Ich schreibe das bewusst am Tag nach den Genfer Parlamentswahlen. Und ich sage: Es ist gegen niemanden persönlich gewendet – gegen keine Journalistin und gegen keinen Politologen. Doch drängt sich mir heute die Frage auf, wie nach so vielen kantonalen Parlamentswahlen, die über die ohne auch nur halbwegs gesicherte Erkenntnisse mit der Macht der Gewohnheit argumentiert wird.

Die Politologen in der Schweiz trifft der Einwand doppelt. Denn im Ausland haben sich für die Erstanalyse von Wahlen Wählerströmanalysen etabliert. In Oesterreich gehört es zum Fernsehservice des Wahlabends. Und in Deutschland und Frankreich liegen solche Analyse auf der Basis von effektiven Wahlergebnissen in den Zählkreise oder aufgrund von Wahltagsbefragungen in den erstern Tagen nach der Wahl vor. Nur in der Schweiz haben sich gewisse Wahlforscher im Auftrag des BfS gegen diese Art der Analyse (aus dem Ausland) gestemmt, sodass wir Schweizer Insulaner Wahlinterpretationen meist ohne aufwendige und deshalb seltene Ueberprüfungsmöglichkeit hinnehmen müssen, selbst wenn sie weniger plausibel sind als Wahluntersuchungen mit gewissen Mängeln.

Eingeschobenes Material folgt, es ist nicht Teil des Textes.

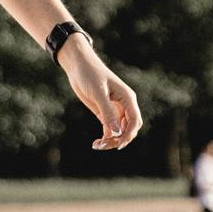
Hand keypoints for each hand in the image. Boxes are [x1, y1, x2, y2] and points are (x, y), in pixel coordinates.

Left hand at [61, 36, 141, 152]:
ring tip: (98, 146)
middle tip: (106, 145)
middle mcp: (124, 105)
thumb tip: (116, 132)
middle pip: (129, 128)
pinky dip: (105, 138)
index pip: (135, 120)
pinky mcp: (104, 112)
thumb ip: (107, 112)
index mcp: (127, 98)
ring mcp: (114, 110)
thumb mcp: (98, 92)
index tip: (117, 143)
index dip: (129, 134)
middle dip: (121, 139)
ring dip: (112, 140)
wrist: (78, 66)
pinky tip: (96, 144)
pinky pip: (109, 130)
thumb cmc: (90, 74)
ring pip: (119, 131)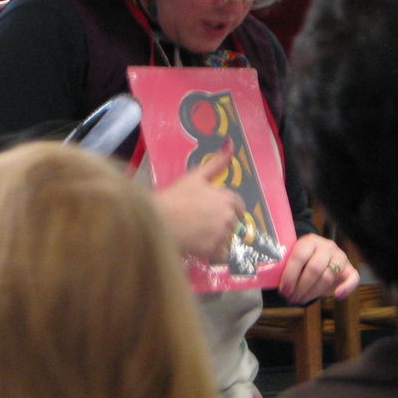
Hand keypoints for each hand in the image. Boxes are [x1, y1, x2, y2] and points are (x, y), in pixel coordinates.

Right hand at [153, 140, 242, 262]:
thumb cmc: (175, 196)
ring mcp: (222, 235)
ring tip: (197, 234)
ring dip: (217, 238)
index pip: (238, 205)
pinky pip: (221, 254)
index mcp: (226, 198)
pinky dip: (213, 253)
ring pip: (227, 239)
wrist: (158, 220)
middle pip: (233, 223)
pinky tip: (199, 246)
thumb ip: (216, 162)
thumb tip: (231, 143)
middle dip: (221, 223)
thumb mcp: (195, 176)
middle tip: (201, 223)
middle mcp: (228, 217)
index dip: (228, 207)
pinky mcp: (213, 251)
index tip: (215, 211)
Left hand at [278, 233, 358, 303]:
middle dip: (301, 287)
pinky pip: (353, 278)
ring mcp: (340, 256)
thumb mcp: (292, 257)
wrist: (319, 254)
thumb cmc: (302, 260)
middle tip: (291, 298)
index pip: (299, 257)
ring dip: (313, 292)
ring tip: (301, 299)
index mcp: (309, 241)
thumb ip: (285, 266)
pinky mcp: (350, 268)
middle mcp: (326, 246)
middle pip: (314, 269)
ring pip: (328, 277)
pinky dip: (346, 288)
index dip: (290, 276)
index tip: (283, 290)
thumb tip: (268, 280)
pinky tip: (336, 296)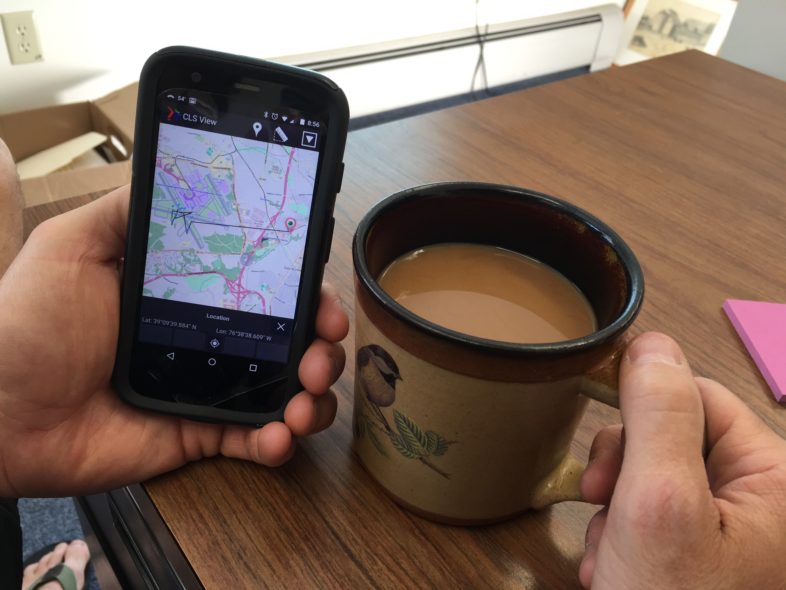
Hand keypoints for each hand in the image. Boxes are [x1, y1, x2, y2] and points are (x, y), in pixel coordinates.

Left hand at [0, 185, 347, 497]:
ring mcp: (210, 386)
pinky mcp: (201, 434)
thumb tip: (181, 168)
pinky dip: (280, 440)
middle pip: (292, 335)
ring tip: (305, 399)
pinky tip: (278, 435)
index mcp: (193, 291)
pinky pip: (255, 440)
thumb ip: (129, 209)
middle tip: (323, 352)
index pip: (267, 282)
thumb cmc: (25, 323)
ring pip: (288, 389)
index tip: (322, 297)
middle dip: (324, 343)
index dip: (305, 288)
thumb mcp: (73, 246)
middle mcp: (212, 335)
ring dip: (315, 394)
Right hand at [579, 332, 785, 588]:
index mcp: (774, 478)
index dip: (640, 409)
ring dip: (615, 513)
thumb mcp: (658, 505)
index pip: (698, 395)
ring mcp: (727, 534)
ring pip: (649, 479)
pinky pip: (648, 519)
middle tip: (601, 504)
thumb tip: (648, 342)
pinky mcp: (697, 559)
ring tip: (611, 560)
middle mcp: (759, 501)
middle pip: (669, 437)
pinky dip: (621, 540)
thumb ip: (657, 415)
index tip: (600, 443)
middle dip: (623, 472)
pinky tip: (616, 573)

David Hume, der grosse britische Aufklärer, würde sich ärgern, wenn er das sehe. Denn als Erstes würde der alles bezweifeln, was nicht hinterfragt wurde, und als zweites würde er fragen, was, das wir nachprüfen können, spricht für die kommoden Interpretation. Meist nichts als der Wunsch, der die Spekulation nährt, würde er hinzufügen.